Totaling 666 yards of offense on Saturday, Florida assumed a balanced attack that consisted of multiple home-run hitting in both facets.

Through the air, wide receiver Jacob Copeland explosively asserted himself — after just one catch in week one — with five receptions for 175 yards and two touchdowns on the day.

Led yet again by Richardson on the ground, largely due to an 80-yard scamper off the right edge for a touchdown, Florida churned out over 300-yards by way of seven different ball carriers.

While the offense is drastically different in terms of scheme from last year to this year, the numbers are proving not to be as wildly different as many believed they’d be coming into the season but is subject to change as the Gators enter their conference schedule.

Despite the decrease in passing yards per contest, the veteran running back room — and improved offensive line — have taken steps forward to make up for those losses on the ground.

If Florida can continue marching down the field offensively — and capitalize with points when given the opportunities — the Gators will be in a good spot for the remainder of the year.

Bad: Turnover differential

Two weeks, four turnovers.

Florida has been severely stung by the turnover bug in the first two weeks of the season. Despite the quantity just equating to two per game, the giveaways have come at inopportune times, subsequently taking points off the board.

Against USF, bad decisions and lack of anticipation were yet again the biggest downfall for starting quarterback Emory Jones after a promising first half.

Attempting to make a pass outside the numbers on his first pick of the day, Jones eyed down his receiver the entire way and allowed defensive back Mekhi LaPointe to easily jump the route and take it back the other way.

On his second interception thrown coming on the ensuing possession, Jones looked to find Trent Whittemore down the field. Despite having Whittemore behind the defense, Jones attempted to zip a pass through a small window into instead of lofting the ball over the top.

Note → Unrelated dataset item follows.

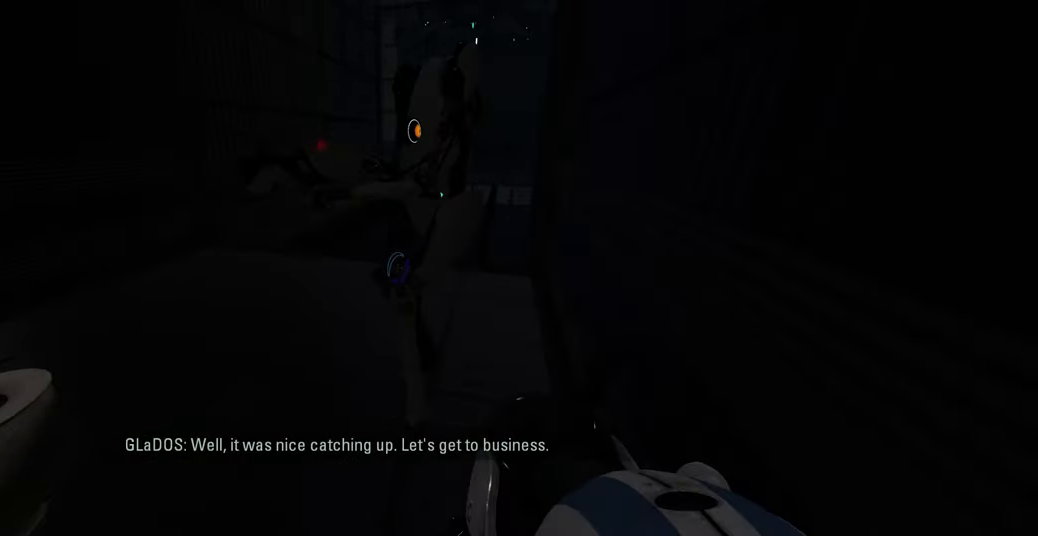
{"keys": [], "mouse": [], "events": [[284, "w", "down"], [334, "a", "down"], [450, "w", "up"], [484, "a", "up"]]}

As a result, the Bulls took it in the opposite direction.

While Florida did come away with one turnover versus USF — an acrobatic interception by Kaiir Elam in the second quarter — the Gators' inability to take care of the football on offense has them in the negative (-1) on the season as the Gators' defense recovered two fumbles in week one as well.

With the caliber of talent yet to reach the heights it will in week three against Alabama, Florida has been able to overcome their carelessness with the football.

However, if the trend continues, turnovers will be the downfall of the Gators in 2021.

Ugly: Quarterback controversy builds

Despite Dan Mullen’s insistence that there is no quarterback controversy heading into the biggest weekend of Florida’s season, the electrifying show put on by Richardson in his first two performances has caused division within the Gators fan base.

In two weeks of action, Jones has accounted for 264 yards, two touchdowns and four interceptions on 63.3 percent completion plus 155 yards and a score on the ground.

Meanwhile, despite operating with significantly fewer snaps, Richardson has accumulated 192 yards and two touchdowns through the air and 275 yards and two 70-plus yard touchdowns on the ground.

Week one proved to be no anomaly where Richardson’s talents and execution are concerned on Saturday.

As a result, outsiders have called for the Gainesville native to assume the starting role, not necessarily because of Jones’ ineptitude — as he has proven he can have success at points this season — but because of the abundance of talent Richardson possesses and has shown.

Despite Richardson out dueling Jones, the decision — if there was one — may have been made for the coaching staff when Richardson pulled up lame nearing the end of his 80-yard touchdown run against USF.

Diagnosed by head coach Dan Mullen as having hamstring tightness, Richardson failed to return for the remainder of the game and made his way into the locker with a slight limp following the game's conclusion.

While the injury itself and the severity are still unknown, the Florida offense will stick with Jones in the meantime, hoping he learns from his previous mistakes as a passer.

However, the controversy will only reignite when Richardson returns, given the production and explosive plays from the redshirt freshman in his small sample size.